What's the history of all this?

  1. What's the history of all this?

    What's the history of all this? For decades, NYC has tried unsuccessfully to reduce traffic congestion and get adequate, stable transportation funding

In the early 70s, the newly passed federal Clean Air Act required coming up with a plan to clean up the City's air. Mayor John Lindsay and Governor Nelson Rockefeller supported a new $0.50 toll on the Harlem and East River Bridges, which would both reduce congestion and raise money for the failing transit system. The taxi and trucking industries, among others, fought the plan. Eventually, Senator Moynihan and Representative Holtzman got the Clean Air Act amended to take the pressure off the City, and the toll plan was abandoned.

In the early 1980s, there were plans to ban single-occupancy automobiles from using the East River bridges during weekday rush hour, or to toll these vehicles. Lawsuits led to rulings that the City did not have authority to do this. In 1986, Senator Alfonse D'Amato, from Staten Island, used federal law to get rid of the eastbound tolls on the Verrazano Bridge. In 1987, Mayor Koch's proposed congestion pricing plan led to demonstrations in front of City Hall. A business-labor coalition convinced the Mayor to withdraw his plan.

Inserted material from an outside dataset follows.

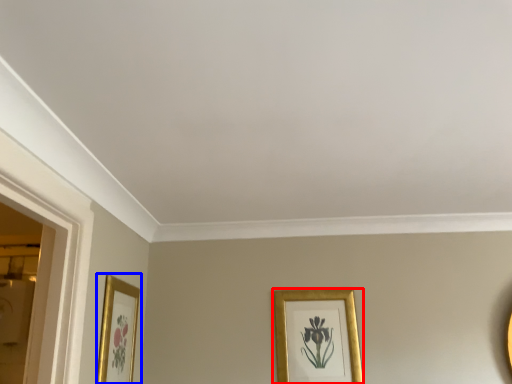
Question: Which point is closer to the camera, picture frame (highlighted by a red box) or picture frame (highlighted by a blue box)?

Choices:
 (A) picture frame
 (B) picture frame

Answer: (B)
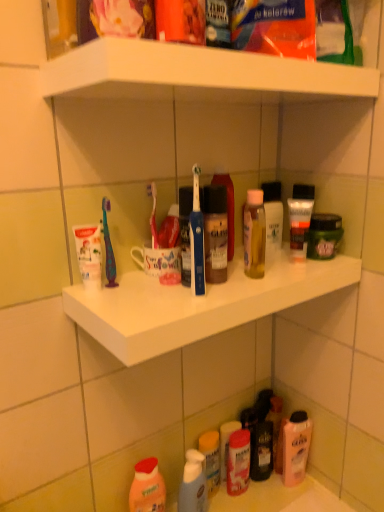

Congestion pricing was part of Mayor Bloomberg's PlaNYC2030: A Greener, Greater New York, announced on Earth Day in 2007. This proposal involved an $8 toll for cars ($21 for trucks) entering Manhattan below 60th St., 6 AM - 6 PM weekdays. Several roadways, and the East River bridges, were exempted. The proposal never even got to a vote in the NYS Assembly. Failing to implement the plan cost the City $354 million in federal assistance for traffic congestion and mass transit improvements; instead, the US DOT gave the money to other cities for traffic congestion relief.